Jaron Lanier is an insightful weirdo, and he shares his ideas about what went wrong with the internet.
I think the fundamental mistake we made is that we set up the wrong financial incentives, and that’s caused us to turn into jerks and screw around with people too much. Way back in the ’80s, we wanted everything to be free because we were hippie socialists. But we also loved entrepreneurs because we loved Steve Jobs. So you wanna be both a socialist and a libertarian at the same time, and it’s absurd. But that’s the kind of absurdity that Silicon Valley culture has to grapple with.
And there’s only one way to merge the two things, which is what we call the advertising model, where everything’s free but you pay for it by selling ads.
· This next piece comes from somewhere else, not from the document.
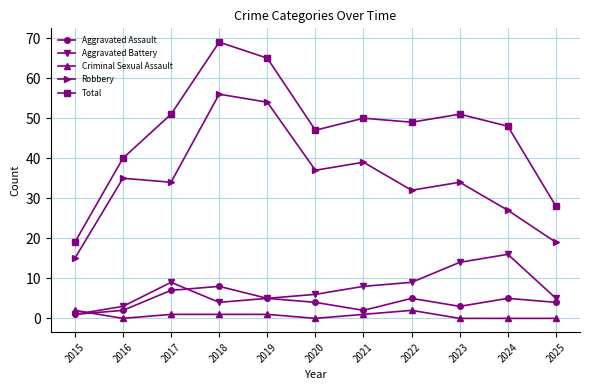

Is it true that Aggravated Assault equals 7 at 2017?

True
But then because the technology gets better and better, the computers get bigger and cheaper, there’s more and more data — what started out as advertising morphed into continuous behavior modification on a mass basis, with everyone under surveillance by their devices and receiving calculated stimulus to modify them. So you end up with this mass behavior-modification empire, which is straight out of Philip K. Dick, or from earlier generations, from 1984.
I do mostly agree, I say as I look at the godawful smear of obnoxious ads that are currently fueling this site, many of which are totally inappropriate to our mission. But I didn’t see much of that hippie socialism in action. People wanted things for free…for me. Outsmart the Man and get free phone service, or free cable TV, or a pile of documents that they don’t want us to have. It was more of a Repo Man sensibility.
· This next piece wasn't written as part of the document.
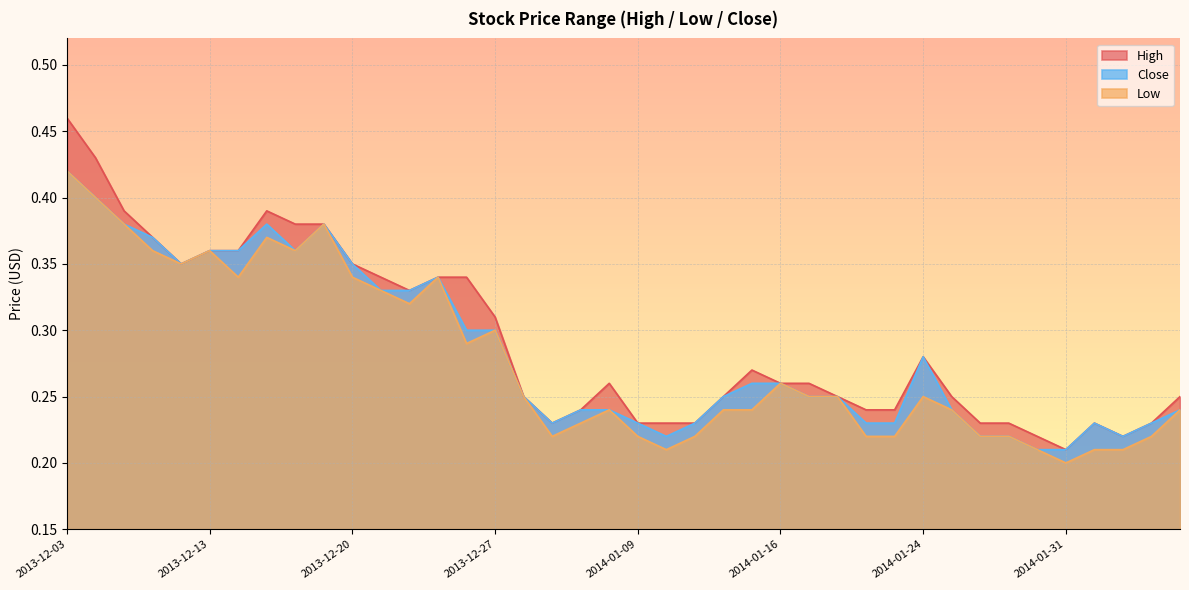

List the labels in order of High value, largest first.

2013-12-03, 2013-12-06, 2013-12-09, 2013-12-17, 2013-12-18, 2013-12-19, 2013-12-11, 2013-12-13, 2013-12-16, 2013-12-12, 2013-12-20, 2013-12-23, 2013-12-25, 2013-12-26, 2013-12-24, 2013-12-27, 2014-01-24, 2014-01-15, 2014-01-08, 2014-01-16, 2014-01-17, 2014-01-03, 2014-01-14, 2014-01-21, 2014-01-27, 2014-02-06, 2014-01-07, 2014-01-22, 2014-01-23, 2014-01-06, 2014-01-09, 2014-01-10, 2014-01-13, 2014-01-28, 2014-01-29, 2014-02-03, 2014-02-05, 2014-01-30, 2014-02-04, 2014-01-31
Few of the early hackers had any kind of social consciousness. Steve Wozniak was as pure as they come — he just wanted to make elegant gadgets, and once he got rich, he gave free concerts and tried to inspire better education, but his faith was in technology for technology’s sake, and he got left behind in the mad scramble for money. Bill Gates was in it for the cash: has everyone forgotten his petulant temper tantrums when people gave away copies of Microsoft BASIC for free? Steve Jobs wasn’t shy about trampling over anyone who got in the way of his ambitions. These kinds of people were the foundations of modern Silicon Valley, the Silicon Valley that is now a haven for conservative vampires like Peter Thiel. And seriously, Zuckerberg? You think there was ever a speck of human feeling in that android? It was never built on altruism. It was never about sharing the benefits and power of technology with the world.
Everyone tends to romanticize the early days and wonder how we got into this miserable situation now. I agree with Lanier that it certainly is a miserable situation…but think we also tend to see the 1970s and 1980s in a false light. Those dang mirrorshades put a rosy pink glow on the world.
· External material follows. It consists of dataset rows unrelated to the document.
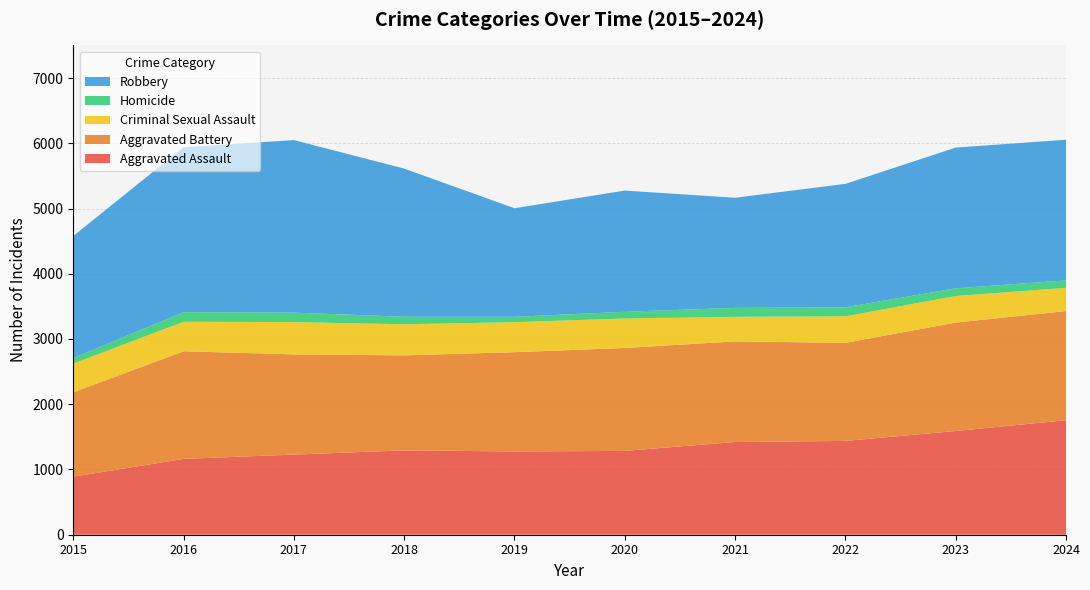

Reading left to right, what are all the values shown in this chart?

Aggravated Assault: 890	1162	1228	1293	1276	1285	1421	1438	1590	1755
Aggravated Battery: 1292	1650	1536	1456	1522	1577	1542	1503	1662	1673
Criminal Sexual Assault: 441	453	495	477	460	453	377	407	407	357
Homicide: 85	146	145	115	82	102	137	138	118	113
Robbery: 1871	2528	2645	2271	1664	1858	1688	1892	2157	2156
As Lanier points out, it’s all about the concentration of power, and power corrupts.
But then there’s this other thing about the centralization of economic power. What happened with Maoists and with communists in general, and neo-Marxists and all kinds of similar movements, is that on the surface, you say everybody shares, everybody’s equal, we’re not gonna have this capitalist concentration. But then there’s some other entity that might not look like traditional capitalism, but is effectively some kind of robber baron that actually owns everything, some kind of Communist Party actually controls everything, and you have just a very small number of individuals who become hyperempowered and everybody else loses power.
And exactly the same thing has happened with the supposed openness of the internet, where you say, “Isn’t it wonderful, with Facebook and Twitter anybody can express themselves. Everybody’s an equal, everybody’s empowered.” But in fact, we’re in a period of time of extreme concentration of wealth and power, and it’s precisely around those who run the biggest computers. So the truth and the effect is just the opposite of what the rhetoric is and the immediate experience.